Given records:
= Beginning of Section =

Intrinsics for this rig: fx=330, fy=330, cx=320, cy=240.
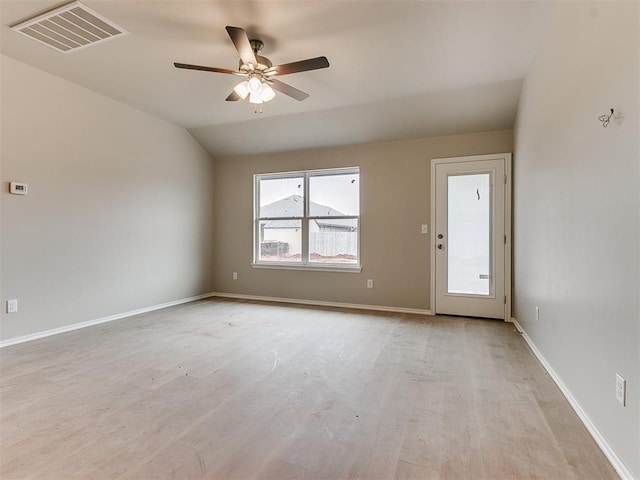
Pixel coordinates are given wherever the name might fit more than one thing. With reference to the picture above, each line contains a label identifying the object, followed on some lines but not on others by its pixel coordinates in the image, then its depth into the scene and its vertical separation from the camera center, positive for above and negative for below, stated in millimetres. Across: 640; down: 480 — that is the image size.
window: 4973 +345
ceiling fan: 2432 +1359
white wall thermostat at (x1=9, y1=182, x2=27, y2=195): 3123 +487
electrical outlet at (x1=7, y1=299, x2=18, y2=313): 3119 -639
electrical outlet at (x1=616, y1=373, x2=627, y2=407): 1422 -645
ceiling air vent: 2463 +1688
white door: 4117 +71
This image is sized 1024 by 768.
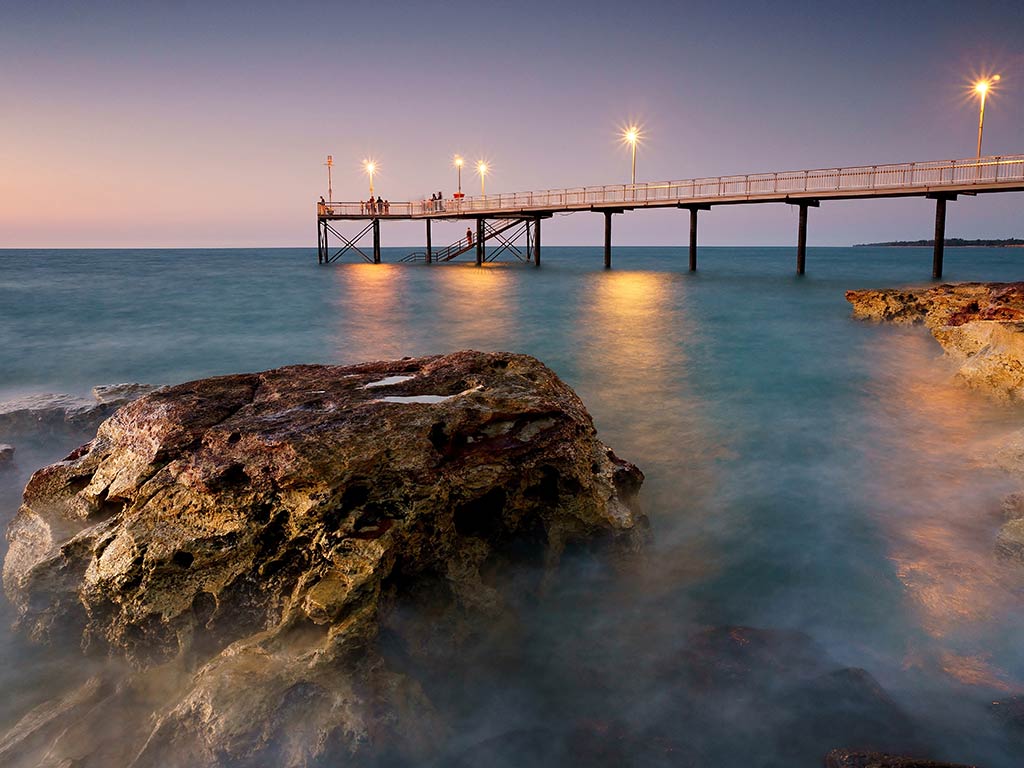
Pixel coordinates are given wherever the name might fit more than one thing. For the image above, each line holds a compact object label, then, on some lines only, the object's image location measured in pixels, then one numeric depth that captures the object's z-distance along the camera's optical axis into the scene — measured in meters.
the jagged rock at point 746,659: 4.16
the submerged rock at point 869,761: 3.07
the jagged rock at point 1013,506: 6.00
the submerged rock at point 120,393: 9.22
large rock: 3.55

= End of Section =
= Beginning of Section =

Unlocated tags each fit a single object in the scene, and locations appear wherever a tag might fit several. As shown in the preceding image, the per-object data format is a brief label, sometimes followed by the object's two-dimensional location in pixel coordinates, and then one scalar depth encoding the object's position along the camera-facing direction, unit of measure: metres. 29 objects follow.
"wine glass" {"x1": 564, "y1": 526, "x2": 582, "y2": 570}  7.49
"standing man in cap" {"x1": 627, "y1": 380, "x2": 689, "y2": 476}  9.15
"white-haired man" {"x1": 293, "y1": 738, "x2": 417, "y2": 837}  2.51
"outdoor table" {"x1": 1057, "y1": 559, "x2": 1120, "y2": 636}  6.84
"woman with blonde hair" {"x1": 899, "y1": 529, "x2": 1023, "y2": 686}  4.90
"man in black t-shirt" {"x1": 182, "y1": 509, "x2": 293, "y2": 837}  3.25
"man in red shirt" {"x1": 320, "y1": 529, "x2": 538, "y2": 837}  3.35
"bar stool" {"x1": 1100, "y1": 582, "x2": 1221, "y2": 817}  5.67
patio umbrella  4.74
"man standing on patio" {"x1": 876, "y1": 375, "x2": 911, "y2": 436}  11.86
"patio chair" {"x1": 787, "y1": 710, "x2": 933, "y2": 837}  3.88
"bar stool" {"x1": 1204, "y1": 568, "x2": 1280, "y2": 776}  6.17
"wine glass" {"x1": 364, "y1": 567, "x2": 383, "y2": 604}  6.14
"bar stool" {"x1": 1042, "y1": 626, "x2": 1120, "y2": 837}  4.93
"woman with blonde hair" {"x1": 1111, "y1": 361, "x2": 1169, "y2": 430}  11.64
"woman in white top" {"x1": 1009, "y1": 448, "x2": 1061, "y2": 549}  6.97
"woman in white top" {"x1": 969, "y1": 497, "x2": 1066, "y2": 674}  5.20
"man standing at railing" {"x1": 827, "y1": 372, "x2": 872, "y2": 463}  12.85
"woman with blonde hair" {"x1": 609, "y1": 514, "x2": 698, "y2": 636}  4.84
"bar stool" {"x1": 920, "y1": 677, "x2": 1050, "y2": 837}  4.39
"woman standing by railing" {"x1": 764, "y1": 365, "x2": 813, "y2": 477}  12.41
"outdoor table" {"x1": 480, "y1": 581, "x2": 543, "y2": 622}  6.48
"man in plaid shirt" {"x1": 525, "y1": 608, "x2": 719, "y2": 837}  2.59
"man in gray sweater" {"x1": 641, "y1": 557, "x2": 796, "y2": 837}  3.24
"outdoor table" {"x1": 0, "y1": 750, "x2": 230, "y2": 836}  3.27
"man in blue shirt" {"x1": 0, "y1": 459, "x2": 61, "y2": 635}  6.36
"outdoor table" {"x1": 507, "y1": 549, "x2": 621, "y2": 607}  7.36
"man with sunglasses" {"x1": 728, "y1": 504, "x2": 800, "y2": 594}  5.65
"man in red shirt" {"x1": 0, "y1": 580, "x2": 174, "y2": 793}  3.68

= End of Section =
= Beginning of Section =

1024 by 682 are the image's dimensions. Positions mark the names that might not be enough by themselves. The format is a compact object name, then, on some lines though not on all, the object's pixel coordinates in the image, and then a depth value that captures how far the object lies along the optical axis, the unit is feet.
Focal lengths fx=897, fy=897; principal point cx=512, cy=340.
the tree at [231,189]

= End of Section =

Work request: The output is the stretch above from the line with "white door: 4117 +71" through the line with "large rock: 3.55", copied word for word with both ends kept and every picture dropped.

Exercise answer:
white door: 4117 +71
This image is sized 1024 by 768.
Pixel coordinates are given wherever the name might fit more than one thing. For the image above, each line holds a compact object label, then, on some lines only, the object's image location measured in pixels, then one numeric depth that captures the object's z-distance along the camera's optical axis into the scene — measured in meters.
the jagged rock at point 746,659: 4.16
the submerged rock at point 869,761: 3.07
the jagged rock at point 1013,506: 6.00
the submerged rock at point 120,393: 9.22
large rock: 3.55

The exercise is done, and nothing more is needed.